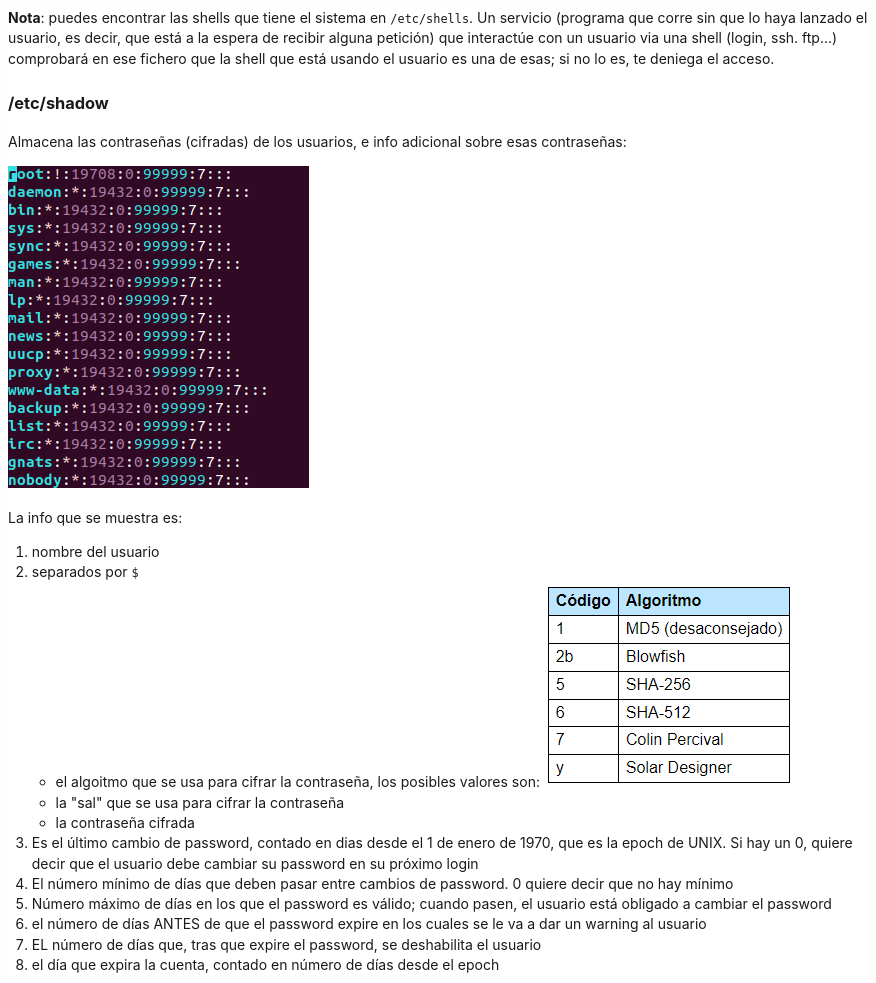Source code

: **Nota**: puedes encontrar las shells que tiene el sistema en `/etc/shells`.
Un servicio (programa que corre sin que lo haya lanzado el usuario, es
decir, que está a la espera de recibir alguna petición) que interactúe
con un usuario via una shell (login, ssh. ftp...) comprobará en ese fichero
que la shell que está usando el usuario es una de esas; si no lo es, te
deniega el acceso.

### /etc/shadow
Almacena las contraseñas (cifradas) de los usuarios, e info adicional sobre esas
contraseñas:

![etc/shadow](./images/usuarios-linux/etc-shadow.jpg "etc/shadow")

La info que se muestra es:
1. nombre del usuario
2. separados por `$`
    - el algoitmo que se usa para cifrar la contraseña, los posibles valores son:
    ![algoritmos-passwd](./images/usuarios-linux/algoritmos-passwd.jpg "algoritmos-passwd")
    - la "sal" que se usa para cifrar la contraseña
    - la contraseña cifrada
3. Es el último cambio de password, contado en dias desde el 1 de enero de 1970,
    que es la epoch de UNIX. Si hay un 0, quiere decir que el usuario debe
    cambiar su password en su próximo login
4. El número mínimo de días que deben pasar entre cambios de password. 0 
    quiere decir que no hay mínimo
5. Número máximo de días en los que el password es válido; cuando pasen,
    el usuario está obligado a cambiar el password
6. el número de días ANTES de que el password expire en los cuales se le va a
    dar un warning al usuario
7. EL número de días que, tras que expire el password, se deshabilita 
    el usuario
8. el día que expira la cuenta, contado en número de días desde el epoch
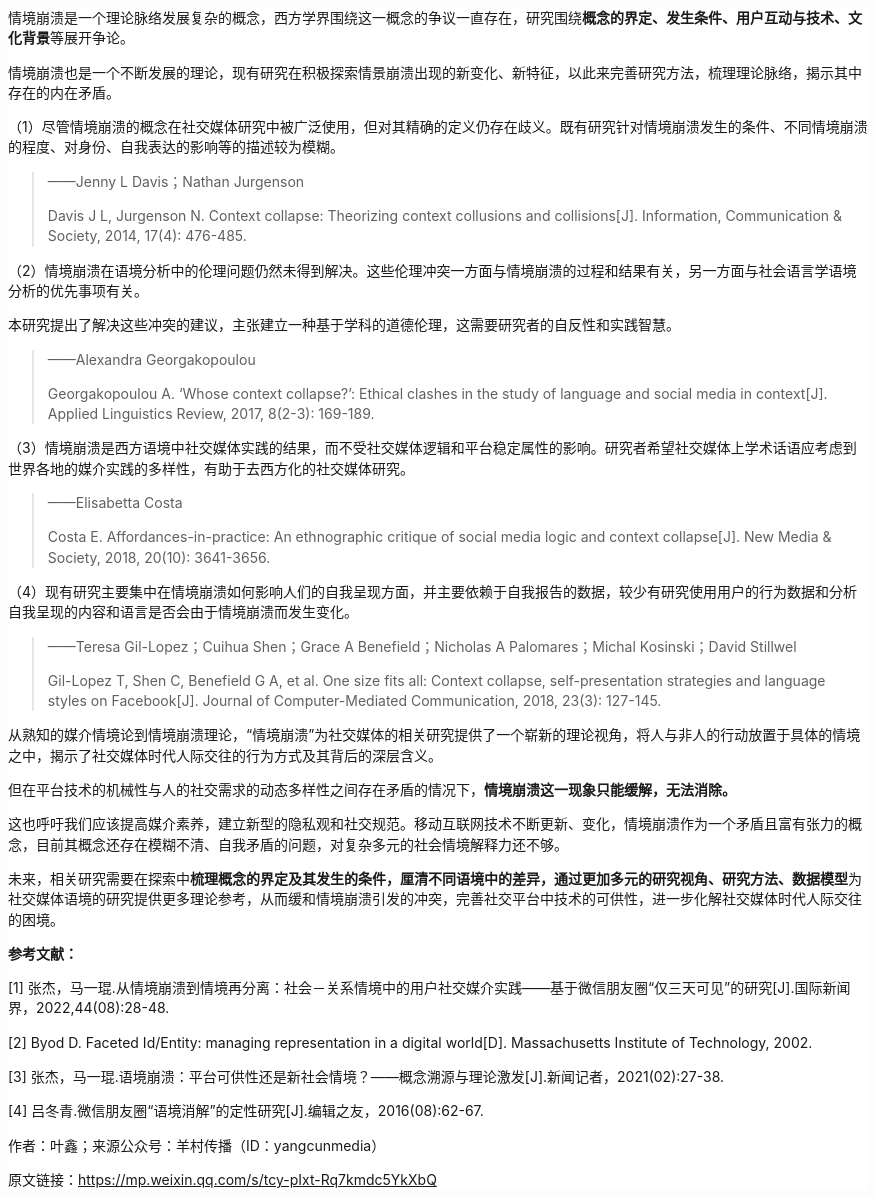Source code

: 情境崩溃是一个理论脉络发展复杂的概念，西方学界围绕这一概念的争议一直存在，研究围绕**概念的界定、发生条件、用户互动与技术、文化背景**等展开争论。

情境崩溃也是一个不断发展的理论，现有研究在积极探索情景崩溃出现的新变化、新特征，以此来完善研究方法，梳理理论脉络，揭示其中存在的内在矛盾。

（1）尽管情境崩溃的概念在社交媒体研究中被广泛使用，但对其精确的定义仍存在歧义。既有研究针对情境崩溃发生的条件、不同情境崩溃的程度、对身份、自我表达的影响等的描述较为模糊。

> ——Jenny L Davis；Nathan Jurgenson
> 
> Davis J L, Jurgenson N. Context collapse: Theorizing context collusions and collisions\[J\]. Information, Communication & Society, 2014, 17(4): 476-485.

（2）情境崩溃在语境分析中的伦理问题仍然未得到解决。这些伦理冲突一方面与情境崩溃的过程和结果有关，另一方面与社会语言学语境分析的优先事项有关。

本研究提出了解决这些冲突的建议，主张建立一种基于学科的道德伦理，这需要研究者的自反性和实践智慧。

> ——Alexandra Georgakopoulou
> 
> Georgakopoulou A. ‘Whose context collapse?’: Ethical clashes in the study of language and social media in context\[J\]. Applied Linguistics Review, 2017, 8(2-3): 169-189.

（3）情境崩溃是西方语境中社交媒体实践的结果，而不受社交媒体逻辑和平台稳定属性的影响。研究者希望社交媒体上学术话语应考虑到世界各地的媒介实践的多样性，有助于去西方化的社交媒体研究。

> ——Elisabetta Costa
> 
> Costa E. Affordances-in-practice: An ethnographic critique of social media logic and context collapse\[J\]. New Media & Society, 2018, 20(10): 3641-3656.

（4）现有研究主要集中在情境崩溃如何影响人们的自我呈现方面，并主要依赖于自我报告的数据，较少有研究使用用户的行为数据和分析自我呈现的内容和语言是否会由于情境崩溃而发生变化。

> ——Teresa Gil-Lopez；Cuihua Shen；Grace A Benefield；Nicholas A Palomares；Michal Kosinski；David Stillwel
> 
> Gil-Lopez T, Shen C, Benefield G A, et al. One size fits all: Context collapse, self-presentation strategies and language styles on Facebook\[J\]. Journal of Computer-Mediated Communication, 2018, 23(3): 127-145.

从熟知的媒介情境论到情境崩溃理论，“情境崩溃”为社交媒体的相关研究提供了一个崭新的理论视角，将人与非人的行动放置于具体的情境之中，揭示了社交媒体时代人际交往的行为方式及其背后的深层含义。

但在平台技术的机械性与人的社交需求的动态多样性之间存在矛盾的情况下，**情境崩溃这一现象只能缓解，无法消除。**

这也呼吁我们应该提高媒介素养，建立新型的隐私观和社交规范。移动互联网技术不断更新、变化，情境崩溃作为一个矛盾且富有张力的概念，目前其概念还存在模糊不清、自我矛盾的问题，对复杂多元的社会情境解释力还不够。

未来，相关研究需要在探索中**梳理概念的界定及其发生的条件，厘清不同语境中的差异，通过更加多元的研究视角、研究方法、数据模型**为社交媒体语境的研究提供更多理论参考，从而缓和情境崩溃引发的冲突，完善社交平台中技术的可供性，进一步化解社交媒体时代人际交往的困境。

**参考文献：**

\[1\] 张杰，马一琨.从情境崩溃到情境再分离：社会－关系情境中的用户社交媒介实践——基于微信朋友圈“仅三天可见”的研究\[J\].国际新闻界，2022,44(08):28-48.

\[2\] Byod D. Faceted Id/Entity: managing representation in a digital world\[D\]. Massachusetts Institute of Technology, 2002.

\[3\] 张杰，马一琨.语境崩溃：平台可供性还是新社会情境？——概念溯源与理论激发\[J\].新闻记者，2021(02):27-38.

\[4\] 吕冬青.微信朋友圈“语境消解”的定性研究\[J\].编辑之友，2016(08):62-67.

作者：叶鑫；来源公众号：羊村传播（ID：yangcunmedia）

原文链接：https://mp.weixin.qq.com/s/tcy-pIxt-Rq7kmdc5YkXbQ
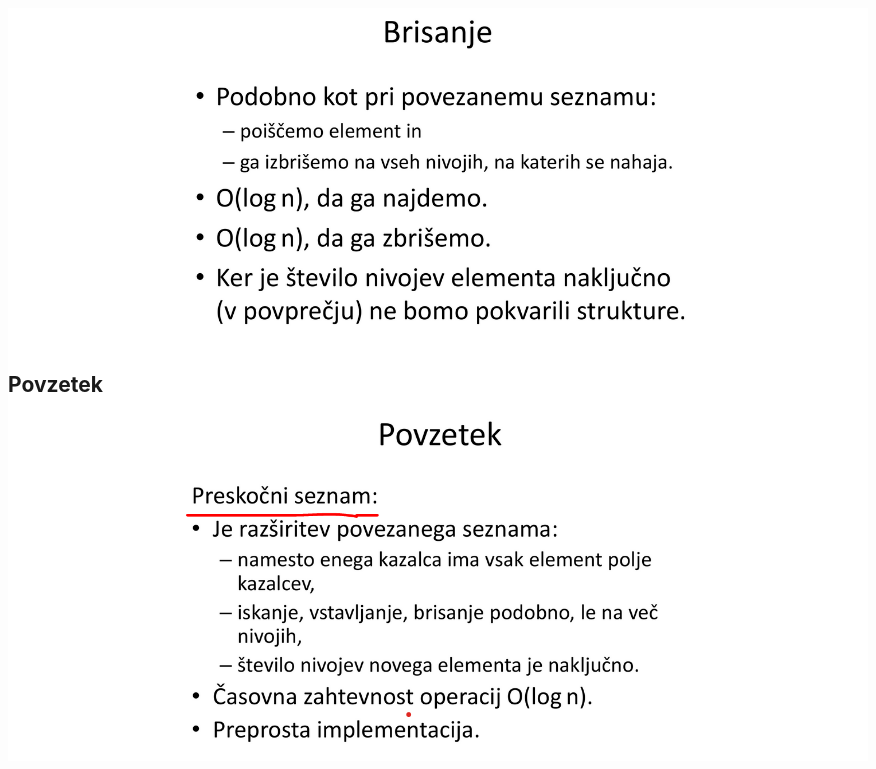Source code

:<p align="center"><img src="./images/brisanje-preskocni-seznam.png" width="60%"></p>

## Povzetek

<p align="center"><img src="./images/preskocni-seznam-povzetek.png" width="60%"></p>
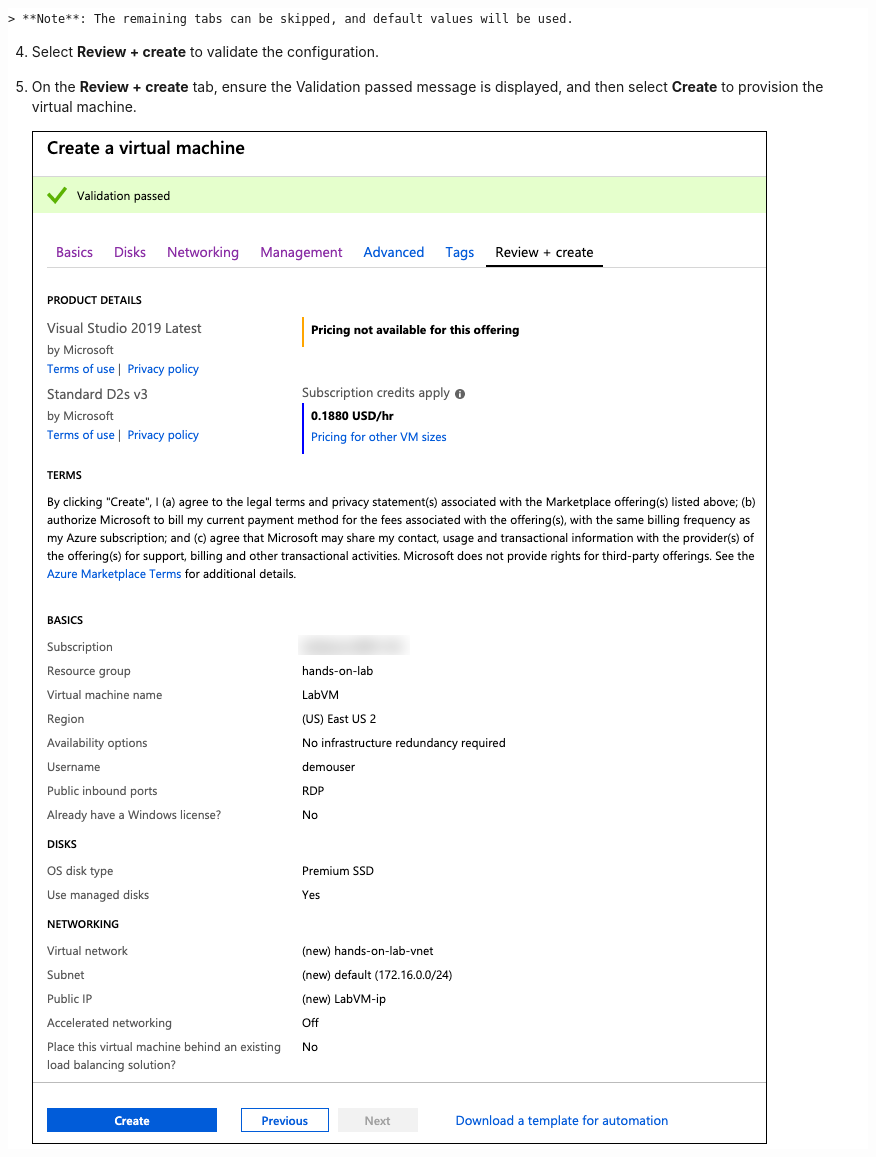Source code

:     > **Note**: The remaining tabs can be skipped, and default values will be used.

4. Select **Review + create** to validate the configuration.

5. On the **Review + create** tab, ensure the Validation passed message is displayed, and then select **Create** to provision the virtual machine.

    ![The Review + create tab is displayed, with a Validation passed message.](media/lab-virtual-machine-review-create-tab.png "Create a virtual machine Review + create tab")

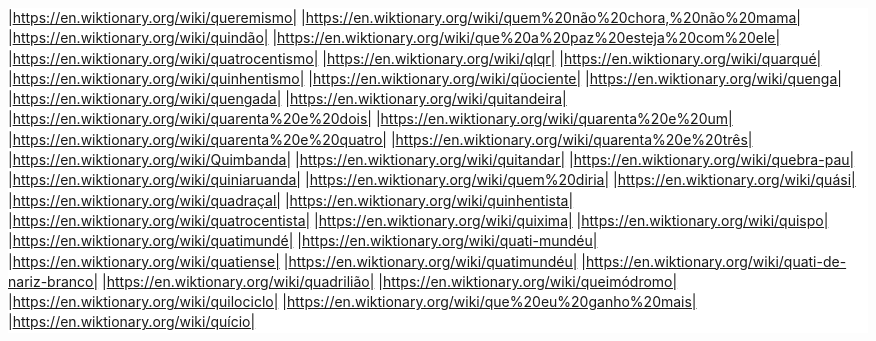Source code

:|https://en.wiktionary.org/wiki/queremismo|
|https://en.wiktionary.org/wiki/quem%20não%20chora,%20não%20mama|
|https://en.wiktionary.org/wiki/quindão|
|https://en.wiktionary.org/wiki/que%20a%20paz%20esteja%20com%20ele|
|https://en.wiktionary.org/wiki/quatrocentismo|
|https://en.wiktionary.org/wiki/qlqr|
|https://en.wiktionary.org/wiki/quarqué|
|https://en.wiktionary.org/wiki/quinhentismo|
|https://en.wiktionary.org/wiki/qüociente|
|https://en.wiktionary.org/wiki/quenga|
|https://en.wiktionary.org/wiki/quengada|
|https://en.wiktionary.org/wiki/quitandeira|
|https://en.wiktionary.org/wiki/quarenta%20e%20dois|
|https://en.wiktionary.org/wiki/quarenta%20e%20um|
|https://en.wiktionary.org/wiki/quarenta%20e%20quatro|
|https://en.wiktionary.org/wiki/quarenta%20e%20três|
|https://en.wiktionary.org/wiki/Quimbanda|
|https://en.wiktionary.org/wiki/quitandar|
|https://en.wiktionary.org/wiki/quebra-pau|
|https://en.wiktionary.org/wiki/quiniaruanda|
|https://en.wiktionary.org/wiki/quem%20diria|
|https://en.wiktionary.org/wiki/quási|
|https://en.wiktionary.org/wiki/quadraçal|
|https://en.wiktionary.org/wiki/quinhentista|
|https://en.wiktionary.org/wiki/quatrocentista|
|https://en.wiktionary.org/wiki/quixima|
|https://en.wiktionary.org/wiki/quispo|
|https://en.wiktionary.org/wiki/quatimundé|
|https://en.wiktionary.org/wiki/quati-mundéu|
|https://en.wiktionary.org/wiki/quatiense|
|https://en.wiktionary.org/wiki/quatimundéu|
|https://en.wiktionary.org/wiki/quati-de-nariz-branco|
|https://en.wiktionary.org/wiki/quadrilião|
|https://en.wiktionary.org/wiki/queimódromo|
|https://en.wiktionary.org/wiki/quilociclo|
|https://en.wiktionary.org/wiki/que%20eu%20ganho%20mais|
|https://en.wiktionary.org/wiki/quício|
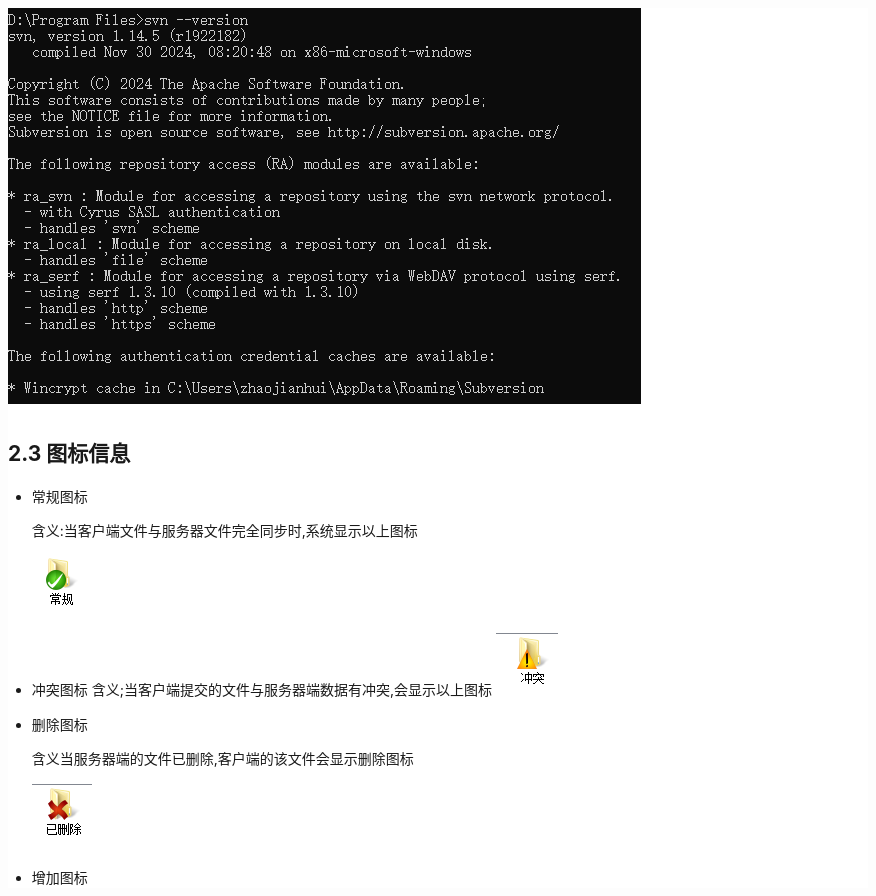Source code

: ![](/other/version/svn/091.png)

## 2.3 图标信息



- 常规图标

    含义:当客户端文件与服务器文件完全同步时,系统显示以上图标

    ![](/other/version/svn/092.png)

- 冲突图标
    含义;当客户端提交的文件与服务器端数据有冲突,会显示以上图标
    ![](/other/version/svn/093.png)

- 删除图标
    
    含义当服务器端的文件已删除,客户端的该文件会显示删除图标
    
    ![](/other/version/svn/094.png)

- 增加图标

*What to do*: Across the entries above, find the lines with the string "quiere" and copy them.

*Written solution*:
    que es la epoch de UNIX. Si hay un 0, quiere decir que el usuario debe
    quiere decir que no hay mínimo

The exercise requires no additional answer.